Fig 1.
Tumour evolution and clonal exclusivity.
During tumour evolution different mutations may arise leading to heterogeneous subclones with distinct genotypes. From single-cell sequencing we may reconstruct the mutational history of each tumour, encoding the ordering of mutations and their phylogenetic relationships. The clones are numbered in each tree and inherit mutations in ancestral clones. For example in patient 1, clone 2 exhibits mutations in genes A, D and H (red, orange, purple) as displayed in the clone-genotype matrix on the right. Clonally exclusive mutations will appear in different branches of the trees and exhibit mutually exclusive patterns in the clone-genotype matrices, as exhibited for example for the two rightmost mutations G and H (blue and purple) in both patients.
Fig 2.
Calibration of the chi-squared approximation for the gene pair placement test.
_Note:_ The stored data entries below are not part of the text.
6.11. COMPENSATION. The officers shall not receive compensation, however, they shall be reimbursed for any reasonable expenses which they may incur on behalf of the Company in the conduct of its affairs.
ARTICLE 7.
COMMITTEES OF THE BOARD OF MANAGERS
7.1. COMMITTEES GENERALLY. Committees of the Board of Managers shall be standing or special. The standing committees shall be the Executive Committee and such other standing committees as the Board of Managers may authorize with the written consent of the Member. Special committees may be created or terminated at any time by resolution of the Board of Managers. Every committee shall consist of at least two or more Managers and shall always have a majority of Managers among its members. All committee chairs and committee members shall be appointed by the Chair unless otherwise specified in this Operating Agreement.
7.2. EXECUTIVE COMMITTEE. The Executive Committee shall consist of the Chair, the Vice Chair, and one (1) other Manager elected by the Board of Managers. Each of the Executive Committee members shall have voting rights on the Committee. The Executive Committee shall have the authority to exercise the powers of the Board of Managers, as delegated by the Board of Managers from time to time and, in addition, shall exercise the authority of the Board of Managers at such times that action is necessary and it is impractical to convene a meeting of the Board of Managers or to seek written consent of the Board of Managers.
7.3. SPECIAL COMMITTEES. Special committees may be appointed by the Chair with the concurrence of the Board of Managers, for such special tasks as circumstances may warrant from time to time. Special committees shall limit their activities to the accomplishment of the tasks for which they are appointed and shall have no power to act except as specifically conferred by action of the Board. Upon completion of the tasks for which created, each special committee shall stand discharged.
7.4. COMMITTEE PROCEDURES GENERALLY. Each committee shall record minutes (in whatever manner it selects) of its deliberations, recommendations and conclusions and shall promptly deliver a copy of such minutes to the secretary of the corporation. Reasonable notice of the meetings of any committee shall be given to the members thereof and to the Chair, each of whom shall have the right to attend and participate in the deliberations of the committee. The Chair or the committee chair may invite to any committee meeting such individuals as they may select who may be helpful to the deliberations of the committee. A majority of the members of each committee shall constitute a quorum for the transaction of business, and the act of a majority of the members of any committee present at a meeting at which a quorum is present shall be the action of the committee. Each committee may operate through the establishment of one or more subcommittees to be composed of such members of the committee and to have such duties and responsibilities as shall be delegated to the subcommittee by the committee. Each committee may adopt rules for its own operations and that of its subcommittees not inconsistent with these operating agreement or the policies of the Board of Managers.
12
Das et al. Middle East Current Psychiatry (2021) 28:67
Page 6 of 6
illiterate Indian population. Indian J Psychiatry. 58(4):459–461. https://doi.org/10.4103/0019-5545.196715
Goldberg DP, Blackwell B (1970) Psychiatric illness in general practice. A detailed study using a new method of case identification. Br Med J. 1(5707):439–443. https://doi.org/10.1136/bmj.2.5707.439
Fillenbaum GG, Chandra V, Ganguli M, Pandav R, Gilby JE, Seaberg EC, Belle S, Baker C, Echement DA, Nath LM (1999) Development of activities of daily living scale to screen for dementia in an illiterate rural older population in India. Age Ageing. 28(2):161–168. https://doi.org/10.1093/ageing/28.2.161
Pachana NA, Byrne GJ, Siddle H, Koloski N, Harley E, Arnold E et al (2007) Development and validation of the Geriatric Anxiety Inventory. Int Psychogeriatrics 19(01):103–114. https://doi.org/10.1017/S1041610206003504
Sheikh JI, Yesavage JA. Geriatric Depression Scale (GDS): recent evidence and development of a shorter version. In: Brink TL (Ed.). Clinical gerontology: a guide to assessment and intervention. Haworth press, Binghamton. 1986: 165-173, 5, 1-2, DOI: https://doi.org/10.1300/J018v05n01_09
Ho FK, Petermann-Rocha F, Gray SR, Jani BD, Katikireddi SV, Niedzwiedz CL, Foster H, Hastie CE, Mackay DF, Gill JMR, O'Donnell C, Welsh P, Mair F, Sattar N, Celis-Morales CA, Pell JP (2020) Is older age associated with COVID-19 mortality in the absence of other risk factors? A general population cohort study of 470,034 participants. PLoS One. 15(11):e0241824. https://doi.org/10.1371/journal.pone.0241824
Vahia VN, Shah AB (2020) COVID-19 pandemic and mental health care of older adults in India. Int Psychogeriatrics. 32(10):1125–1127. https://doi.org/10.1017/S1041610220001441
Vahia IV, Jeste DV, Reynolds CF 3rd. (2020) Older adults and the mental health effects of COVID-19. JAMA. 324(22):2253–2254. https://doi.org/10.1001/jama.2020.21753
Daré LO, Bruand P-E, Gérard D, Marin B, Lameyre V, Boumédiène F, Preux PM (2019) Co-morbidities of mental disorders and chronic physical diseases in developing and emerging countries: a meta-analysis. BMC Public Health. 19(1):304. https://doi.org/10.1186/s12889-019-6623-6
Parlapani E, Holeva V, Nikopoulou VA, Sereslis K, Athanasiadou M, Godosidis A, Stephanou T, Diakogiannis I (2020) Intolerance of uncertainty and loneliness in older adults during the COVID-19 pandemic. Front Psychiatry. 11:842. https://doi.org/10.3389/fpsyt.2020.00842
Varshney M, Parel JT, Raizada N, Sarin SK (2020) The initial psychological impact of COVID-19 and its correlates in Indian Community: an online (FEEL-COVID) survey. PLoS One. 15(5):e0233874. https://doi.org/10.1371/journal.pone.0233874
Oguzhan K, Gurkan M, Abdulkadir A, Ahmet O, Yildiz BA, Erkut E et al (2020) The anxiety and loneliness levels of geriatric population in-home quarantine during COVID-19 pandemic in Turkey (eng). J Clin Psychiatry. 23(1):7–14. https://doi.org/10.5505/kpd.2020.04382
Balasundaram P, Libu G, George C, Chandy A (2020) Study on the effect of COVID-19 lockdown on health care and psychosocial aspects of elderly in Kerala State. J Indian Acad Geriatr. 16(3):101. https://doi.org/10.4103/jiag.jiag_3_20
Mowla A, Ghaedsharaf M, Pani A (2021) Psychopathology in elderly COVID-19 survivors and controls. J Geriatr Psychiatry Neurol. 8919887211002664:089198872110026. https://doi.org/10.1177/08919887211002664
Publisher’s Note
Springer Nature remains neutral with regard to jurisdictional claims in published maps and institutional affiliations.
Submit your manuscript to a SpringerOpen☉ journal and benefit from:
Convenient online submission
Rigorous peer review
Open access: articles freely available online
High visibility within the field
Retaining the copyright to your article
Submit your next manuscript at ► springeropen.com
For gene pairs simulated to occur in n patient samples, for smaller n we observe overly liberal p-values and a lack of calibration with the chi-squared approximation for the gene pair placement test. For larger n, the approximation becomes more appropriate.
Fig 3.
Calibration of the exact gene pair placement test.
For the exact test on the simulated data of Fig 2 we observe conservative p-values at lower significance levels, and very pronounced discrete effects for larger values.
Fig 4.
Calibration of the exact gene pair placement test with Monte Carlo smoothing.
Smoothing the exact gene pair placement test in Fig 3 by adding noise to the rates, we observe good calibration and the desired uniform distribution of p-values under the null for the larger n.
Fig 5.
Power of the exact gene pair placement test.
The power of the exact placement test as we increase the effect size Δ, which is the change in clonal exclusivity rate on the logit scale, for different sample sizes.
Fig 6.
Comparison to standard exclusivity tests.
Standard independence tests (top row: Fisher’s exact test, G-test and log odds ratio (OR) test, from left to right) are heavily miscalibrated for data generated from placing mutations on lineage trees under the null. GeneAccord’s gene pair placement test (bottom row: chi-squared approximation, exact test and with Monte Carlo smoothing, from left to right), apart from some enrichment with the chi-squared approximation, shows proper calibration.
Table 1.
GeneAccord combined results for the AML cohort [12].
Ranked list of the gene pairs tested with the GeneAccord exact combined test on the cohort of 123 AML patient samples. For each gene pair, the column nt is the total number of patients exhibiting both gene mutations, n the number of those patients whose trees are not linear or star shaped and ncx the number of times the genes are clonally exclusive within those n trees. The columns nl and ns contain the number of linear and star trees. Δ is the clonal exclusivity score indicating enrichment of clonal co-occurrence (positive) or clonal exclusivity (negative) with ±∞ corresponding to hitting the numerical optimisation bounds. LLR is the log-likelihood ratio statistic, p is the p-value and q the adjusted p-value after Benjamini-Hochberg correction. Only gene pairs with n > 3 are considered.
Fig 7.
Significance of clonal co-occurrence or exclusivity of the three GeneAccord tests for the AML cohort.
For the AML cohort, we plot the significance of clonal co-occurrence or exclusivity by computing the log10 p-value and including the sign of the effect (positive indicating clonal co-occurrence, negative indicating clonal exclusivity) for the three geneAccord tests: The x-axis depicts the placement test, the y-axis the occurrence test and the colouring the combined test (red indicating clonal co-occurrence, blue indicating clonal exclusivity). The labels of the significant gene pairs of the combined test, after Benjamini-Hochberg correction (Table 1), are also coloured.